Stability theorems for positively graded domains and a question of Lindel

TL;DR

This paper proves stability theorems for positively graded domains, showing that certain unimodular rows can be completed to invertible matrices homotopic to the identity, and applies these results to projective modules, answering Lindel's question.

Contribution

It establishes new stability results for graded domains and projective modules, providing an affirmative answer to Lindel's longstanding question.

Findings

Unimodular rows of length d+1 can be completed to invertible matrices homotopic to identity.

Ideals with minimal generators equal to height have their generators lifted from quotient.
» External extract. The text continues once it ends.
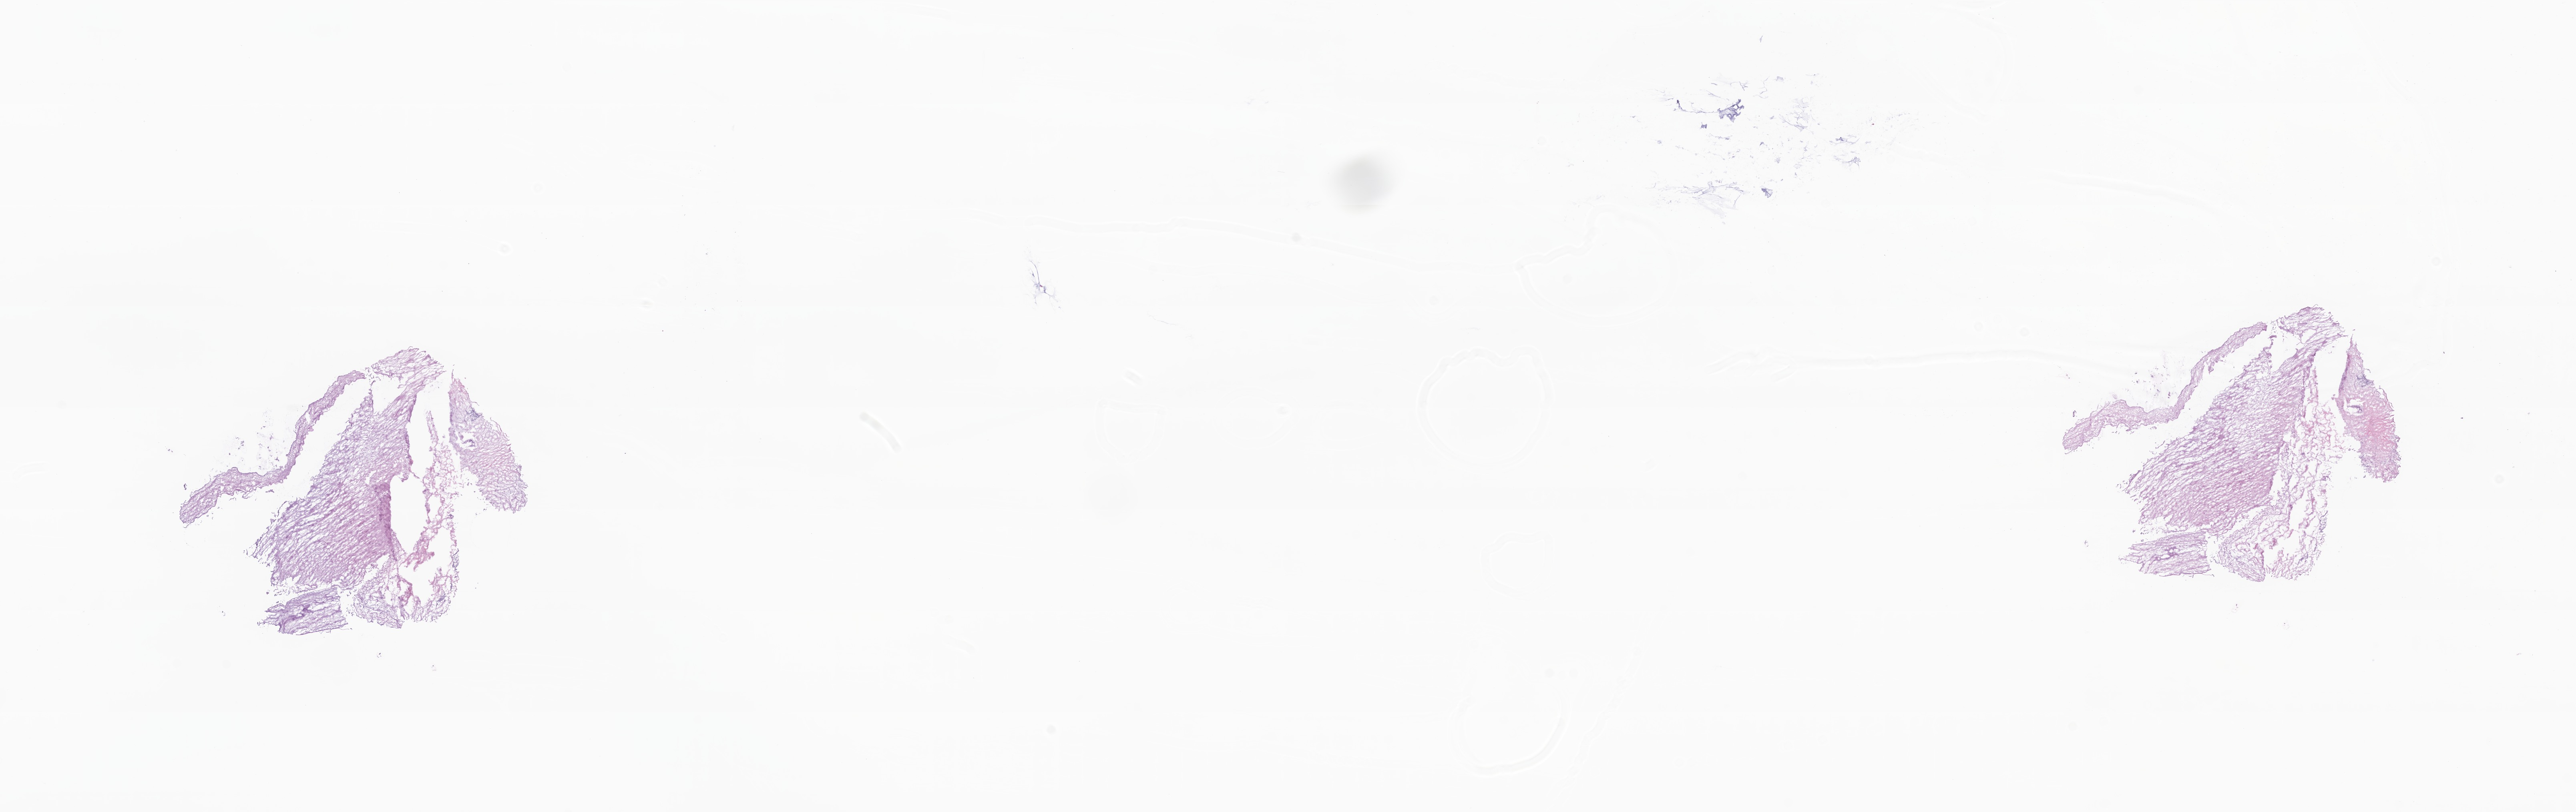
Haematoxylin and eosin whole-slide image — low-resolution overview of the scanned area, about 27.1 x 8.6 mm; frozen section (tissue freezing medium); specimen: primary tumor; site: body of pancreas. Male, age 74 years at initial diagnosis. Slide review estimates, as recorded: tumor cells 1%, tumor nuclei 70%, stromal cells 99%, necrosis 0%, normal cells 0%. Infiltration values recorded for this section: lymphocyte infiltration 4%, monocyte infiltration 0%, neutrophil infiltration 0%.
• diagnosis: Infiltrating duct carcinoma, NOS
Projective modules of rank d with non-zero Quillen ideal are cancellative.

Abstract

Given a commutative Noetherian graded domain $R = \bigoplus_{i\ge 0} R_i$ of dimension $d\geq 2$ with $\dim(R_0) \geq 1$, we prove that any unimodular row of length $d+1$ in $R$ can be completed to the first row of an invertible matrix $\alpha$ such that $\alpha$ is homotopic to the identity matrix. Utilizing this result we establish that if $I \subset R$ is an ideal satisfying $\mu(I/I^2) = \text{ht}(I) = d$, then any set of generators of $I/I^2$ lifts to a set of generators of $I$, where $\mu(-)$ denotes the minimal number of generators. Consequently, any projective $R$-module of rank $d$ with trivial determinant splits into a free factor of rank one. This provides an affirmative answer to an old question of Lindel. Finally, we prove that for any projective $R$-module $P$ of rank $d$, if the Quillen ideal of $P$ is non-zero, then $P$ is cancellative.